*** Text block Section Begins ***
# Dogma vs Dogma FP



## itsjon (Nov 4, 2005)

I'm needing help in choosing a new Pinarello - I can get a fairly good deal on a 2005 Dogma. My question is: what is the difference between the Dogma and the Dogma FP other than the MOST bb? As I understand it, the MOST bb makes the FP more stiff, but how much?


----------



## dawgcatching (Apr 26, 2004)

I wouldn't shell out the extra $ for the Dogma FP unless you really had extra $ to blow. I have ridden the Dogma, and while it is a very nice bike, it felt like a refined alloy ride. It cornered and handled very nice, but so did the Marvel (at 1/3 the cost and almost the same weight). Smoother than the Prince and a bit more so than the F4:13. I can't imagine that the Dogma FP would be much of an improvement over the Dogma: after all, I noticed very minimal differences on the standard Dogma over a well-done alloy frame (the Marvel). I liked it, but it is not, IMO, worth the $4000 asking price. A fair value if you are getting one for $2700 from competitive cyclist. I was much more impressed with the ride quality and weight of the Look 585. THAT is the best bike I have ridden to date. But, no way is the Dogma FP worth $4600. The material may be exotic, but it didn't seem to translate into a superior ride when compared to other top materials, which would justify the added expense. The ONDA stuff is great though-I am glad it is out on the Galileo.


----------



## PineNut (Jun 5, 2005)

*dogma fp vs f4:13*



itsjon said:


> I'm needing help in choosing a new Pinarello - I can get a fairly good deal on a 2005 Dogma. My question is: what is the difference between the Dogma and the Dogma FP other than the MOST bb? As I understand it, the MOST bb makes the FP more stiff, but how much?


sorry itsjon, I cant answer your question directly - I have a dogma fp (so I must have rocks in my head) and did test a dogma before buying. Is there that much of a difference ..... a bit and it is stiffness related. I noticed the biggest difference when going fast downhills - fp pointed better. In the end, I couldn't resist going for the fp but that said, if you get a great deal on the Dogma (and I don't know the relativities) I would be surprised if you would be disappointed with it - the dogma fp is great - at this level, Pinarello don't make a bad bike imho.

as for comparing the dogma fp versus the f4:13, there isn't one. They have the same fork and rear stays but it ends there - Completely different ride, feel, stiffness, handling - the lot. Both are nice bikes though.

cheers - good luck


----------



## Clevor (Sep 8, 2005)

dawgcatching said:


> I wouldn't shell out the extra $ for the Dogma FP unless you really had extra $ to blow. I have ridden the Dogma, and while it is a very nice bike, it felt like a refined alloy ride. It cornered and handled very nice, but so did the Marvel (at 1/3 the cost and almost the same weight). Smoother than the Prince and a bit more so than the F4:13. I can't imagine that the Dogma FP would be much of an improvement over the Dogma: after all, I noticed very minimal differences on the standard Dogma over a well-done alloy frame (the Marvel). I liked it, but it is not, IMO, worth the $4000 asking price. A fair value if you are getting one for $2700 from competitive cyclist. I was much more impressed with the ride quality and weight of the Look 585. THAT is the best bike I have ridden to date. But, no way is the Dogma FP worth $4600. The material may be exotic, but it didn't seem to translate into a superior ride when compared to other top materials, which would justify the added expense. The ONDA stuff is great though-I am glad it is out on the Galileo.
*** Text block Section Ends ***
Work required
Which bike does dawgcatching call the best one ridden to date in the forum thread above?
*** Data for review Section Begins ***
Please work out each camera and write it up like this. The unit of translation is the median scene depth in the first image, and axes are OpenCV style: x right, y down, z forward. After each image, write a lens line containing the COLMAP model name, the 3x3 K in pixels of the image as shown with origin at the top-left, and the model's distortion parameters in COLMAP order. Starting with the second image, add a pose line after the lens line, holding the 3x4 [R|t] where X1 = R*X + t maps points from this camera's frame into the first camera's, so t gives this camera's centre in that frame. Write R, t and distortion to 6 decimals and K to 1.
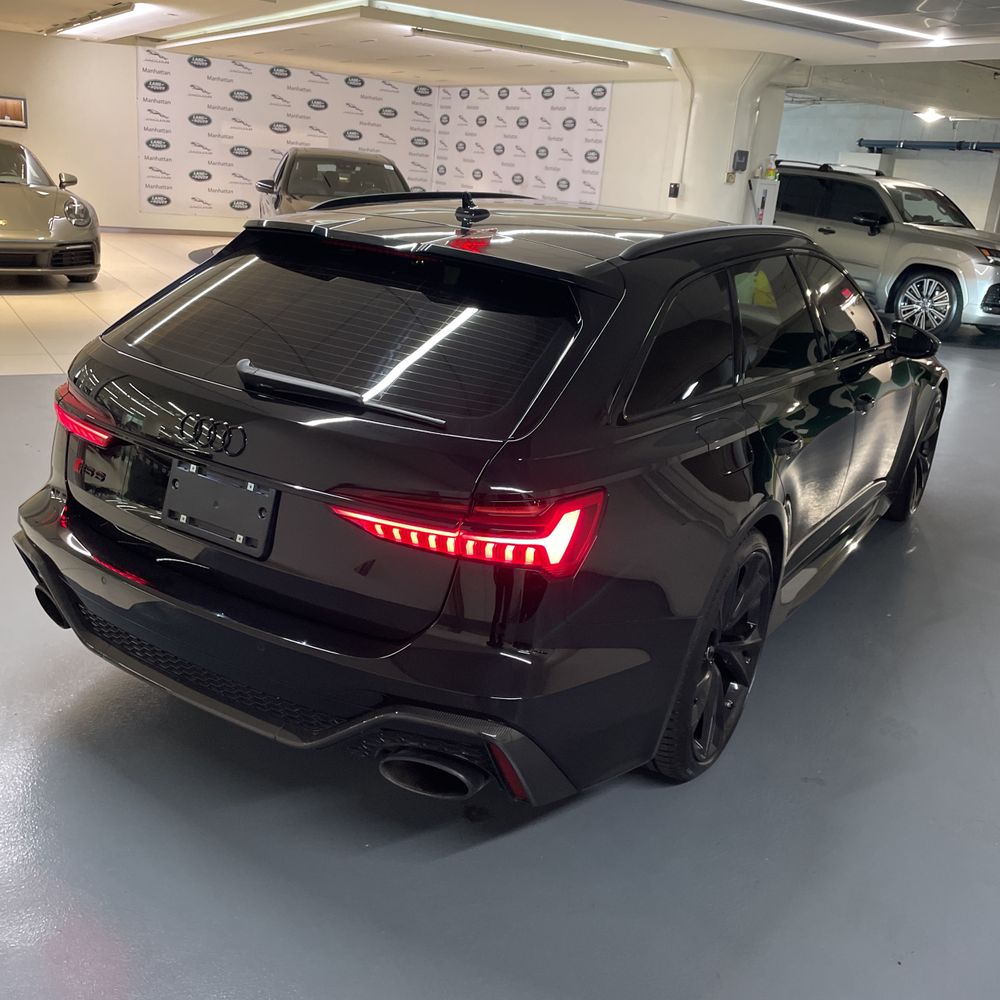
lens RADIAL K [[1011.1, 0, 492.9], [0, 1011.1, 489.7], [0, 0, 1]] dist [0.020094, 0.000000]
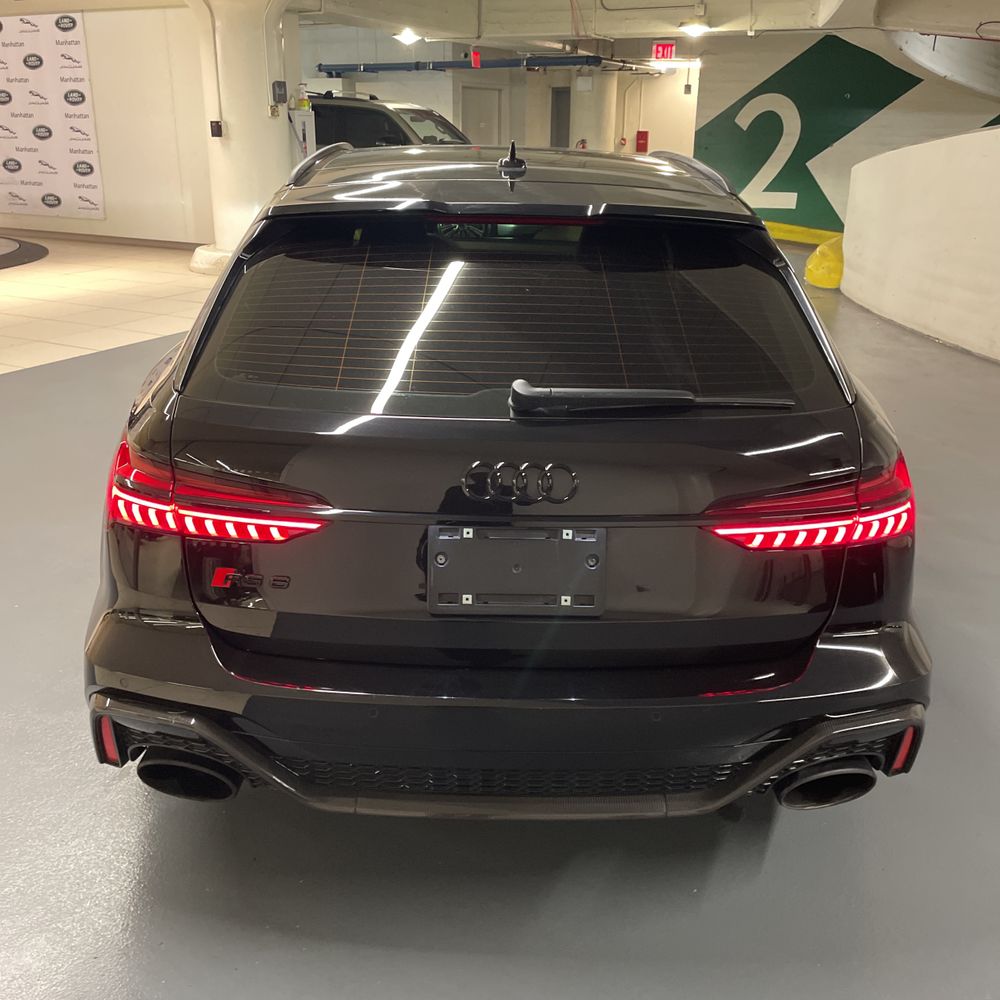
lens RADIAL K [[1011.1, 0, 503.8], [0, 1011.1, 492.3], [0, 0, 1]] dist [0.020094, 0.000000]
pose [[0.840447, -0.252656, 0.479389, -0.101647], [0.221834, 0.967545, 0.121021, -0.022060], [-0.494407, 0.004634, 0.869218, 0.050750]]
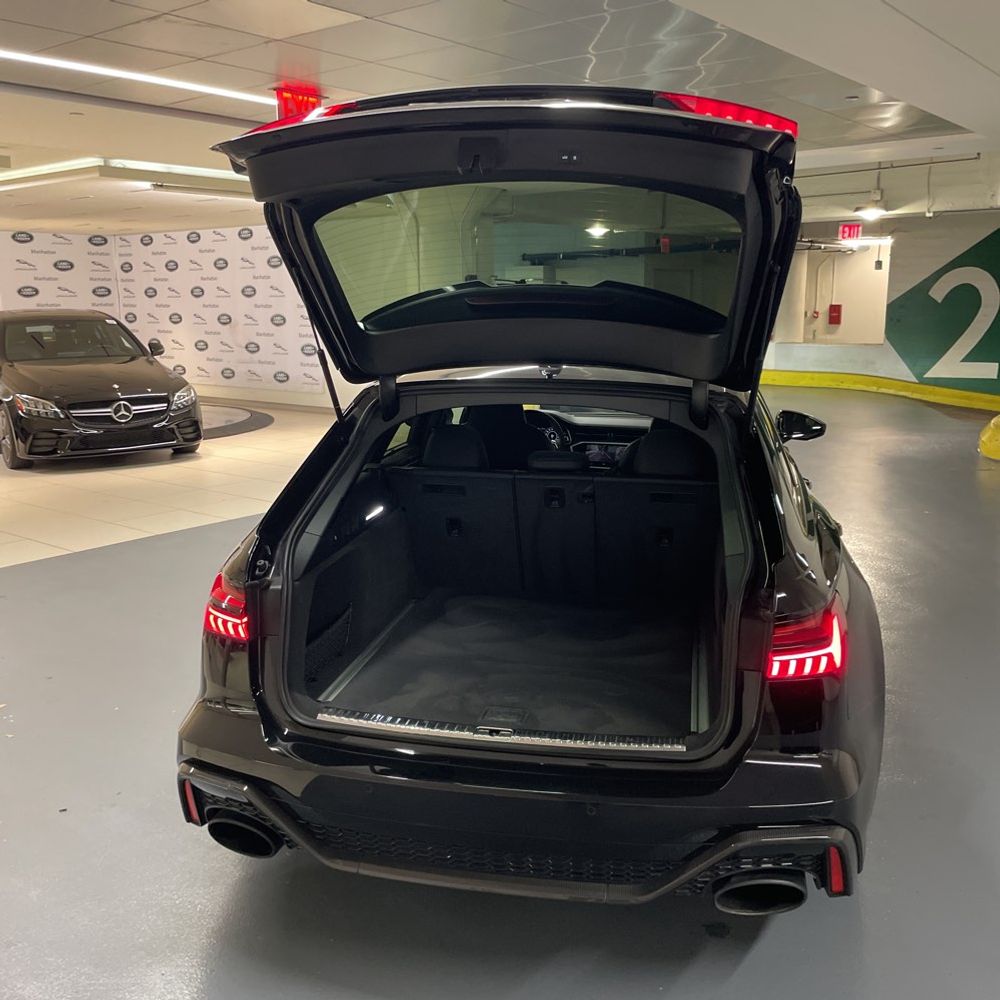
lens RADIAL K [[1011.1, 0, 495.2], [0, 1011.1, 496.9], [0, 0, 1]] dist [0.020094, 0.000000]
pose [[0.933073, -0.157807, 0.323220, -0.088986], [0.191229, 0.978738, -0.074188, -0.014131], [-0.304640, 0.131032, 0.943411, 0.006857]]
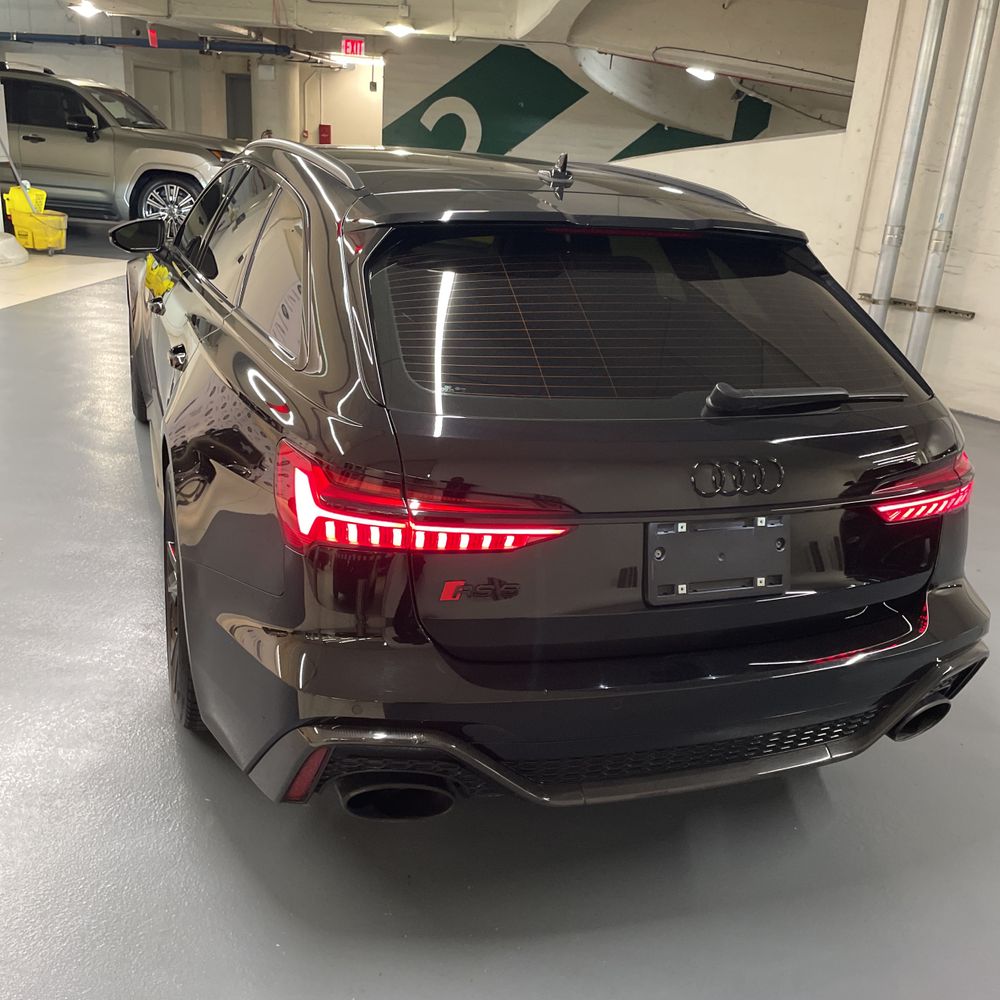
lens RADIAL K [[1011.1, 0, 507.0], [0, 1011.1, 492.3], [0, 0, 1]] dist [0.020094, 0.000000]
pose [[0.617978, -0.303832, 0.725113, -0.156094], [0.229203, 0.951867, 0.203507, -0.039811], [-0.752044, 0.040435, 0.657872, 0.090273]]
*** Data for review Section Ends ***
Solution to this problem
The Look 585.